**What to produce**: Go through the lines below and retype each one exactly.

**Data supplied**:
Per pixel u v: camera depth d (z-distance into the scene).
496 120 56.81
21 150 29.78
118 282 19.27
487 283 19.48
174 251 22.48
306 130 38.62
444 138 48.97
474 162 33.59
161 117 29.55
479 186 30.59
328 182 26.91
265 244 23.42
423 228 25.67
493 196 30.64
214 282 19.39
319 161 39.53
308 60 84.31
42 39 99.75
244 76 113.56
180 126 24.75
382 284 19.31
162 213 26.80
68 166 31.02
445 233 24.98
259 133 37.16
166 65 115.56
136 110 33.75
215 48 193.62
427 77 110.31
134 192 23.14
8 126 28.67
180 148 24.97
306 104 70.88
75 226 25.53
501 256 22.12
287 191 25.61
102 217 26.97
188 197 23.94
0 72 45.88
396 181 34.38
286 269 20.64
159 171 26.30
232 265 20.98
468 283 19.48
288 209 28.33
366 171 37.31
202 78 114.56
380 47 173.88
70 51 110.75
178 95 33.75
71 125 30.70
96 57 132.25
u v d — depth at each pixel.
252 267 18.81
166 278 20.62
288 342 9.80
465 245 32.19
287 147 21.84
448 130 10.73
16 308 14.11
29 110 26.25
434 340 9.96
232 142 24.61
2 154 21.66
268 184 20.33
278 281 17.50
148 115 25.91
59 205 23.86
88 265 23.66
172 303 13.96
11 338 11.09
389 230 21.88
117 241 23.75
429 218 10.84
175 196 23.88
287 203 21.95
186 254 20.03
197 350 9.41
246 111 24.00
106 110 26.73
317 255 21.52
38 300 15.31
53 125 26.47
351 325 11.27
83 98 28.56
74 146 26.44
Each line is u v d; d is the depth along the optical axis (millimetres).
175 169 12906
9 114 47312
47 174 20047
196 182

**Response box**:
Per pixel u v: camera depth d (z-distance into the scene).
496 120 56.81
21 150 29.78
118 282 19.27
487 283 19.48
174 251 22.48
306 130 38.62
444 138 48.97
474 162 33.59
161 117 29.55
479 186 30.59
328 182 26.91
265 244 23.42
423 228 25.67
493 196 30.64
214 282 19.39
319 161 39.53
308 60 84.31
42 39 99.75
244 76 113.56
180 126 24.75
382 284 19.31
162 213 26.80
68 166 31.02
445 233 24.98
259 133 37.16
166 65 115.56
136 110 33.75
215 48 193.62
427 77 110.31
134 192 23.14
8 126 28.67
180 148 24.97
306 104 70.88
75 226 25.53
501 256 22.12
287 191 25.61
102 217 26.97
188 197 23.94
0 72 45.88
396 181 34.38
286 269 20.64
159 171 26.30
232 265 20.98
468 283 19.48
288 209 28.33
366 171 37.31
202 78 114.56
380 47 173.88
70 51 110.75
178 95 33.75
71 125 30.70
96 57 132.25
u v d — depth at each pixel.
252 267 18.81
166 278 20.62
288 342 9.80
465 245 32.19
287 147 21.84
448 130 10.73
16 308 14.11
29 110 26.25
434 340 9.96
232 142 24.61
2 154 21.66
268 184 20.33
278 281 17.50
148 115 25.91
59 205 23.86
88 265 23.66
172 303 13.96
11 338 11.09
389 230 21.88
117 241 23.75
429 218 10.84
175 196 23.88
287 203 21.95
186 254 20.03
197 350 9.41
246 111 24.00
106 110 26.73
317 255 21.52
38 300 15.31
53 125 26.47
351 325 11.27
83 98 28.56
74 146 26.44
Each line is u v d; d is the depth along the optical axis (millimetres).
175 169 12906
9 114 47312
47 174 20047
196 182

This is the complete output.